We make an evaluation at the end of each reporting period as to whether or not some or all of the undistributed earnings of our foreign subsidiaries are permanently reinvested. While we have concluded in the past that undistributed earnings will be permanently reinvested and we do not expect changes to this evaluation, facts and circumstances may change in the future. Changes in facts and circumstances may include a change in the estimated capital needs of our foreign subsidiaries, or a change in our corporate liquidity requirements. Such changes could result in our management determining that some or all of such undistributed earnings are no longer permanently reinvested. In that event, we would be required to recognize income tax liabilities on our foreign undistributed earnings that are not permanently reinvested.
Accounting for income taxes involves uncertainty and judgment on how to interpret and apply tax laws and regulations within the Company's annual tax filings. Such uncertainties from time to time may result in a tax position that may be challenged and overturned by a tax authority in the future which could result in additional tax liability, interest charges and possibly penalties. An income tax benefit from an uncertain tax position is recognized only if it is more likely than not that the tax position will be sustained upon examination by the relevant taxing authorities, based on the technical merits of the position. The liability for unrecognized tax benefits, including related interest and penalties, is recorded as other non-current liabilities. Interest and penalties are classified as a component of income tax expense.
Investigation and Restatement Related Costs
Investigation and Restatement Related Costs.    Investigation and restatement related costs are legal expenses, indemnification and settlement costs incurred as a result of the SEC and DOJ investigations described in Note 10 "Litigation and Contingencies" and costs associated with the review and restatement of previously reported financial statements contained in the 2008 Form 10-K filed on November 18, 2009.

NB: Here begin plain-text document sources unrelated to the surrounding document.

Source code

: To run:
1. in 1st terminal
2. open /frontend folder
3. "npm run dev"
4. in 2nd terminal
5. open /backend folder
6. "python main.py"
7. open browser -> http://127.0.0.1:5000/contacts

New Accounting Pronouncements
Recent Accounting Pronouncements
New accounting pronouncements or changes in existing accounting pronouncements may have a significant effect on our results of operations, our financial condition, our net worth or our business operations.
During 2012, the Company adopted FASB ASU 2011-5 ("Comprehensive Income (Topic 220): Presentation of Comprehensive Income ") which provided new requirements for the presentation of comprehensive income. The adoption of this standard did not have a material impact on our consolidated financial statements.
Accounting Standards Update (ASU) 2013-11, “Presentation of an Unrecognized Tax Benefit When a Net Operating Loss Carryforward, a Similar Tax Loss, or a Tax Credit Carryforward Exists” was issued in July 2013 and addresses when an unrecognized tax benefit shall be recorded as a reduction to a deferred tax asset or presented as a gross liability. ASU 2013-11 is effective for the Company beginning in 2014. Management is still evaluating the impact of this ASU but anticipates that any change in balance sheet classification will be immaterial.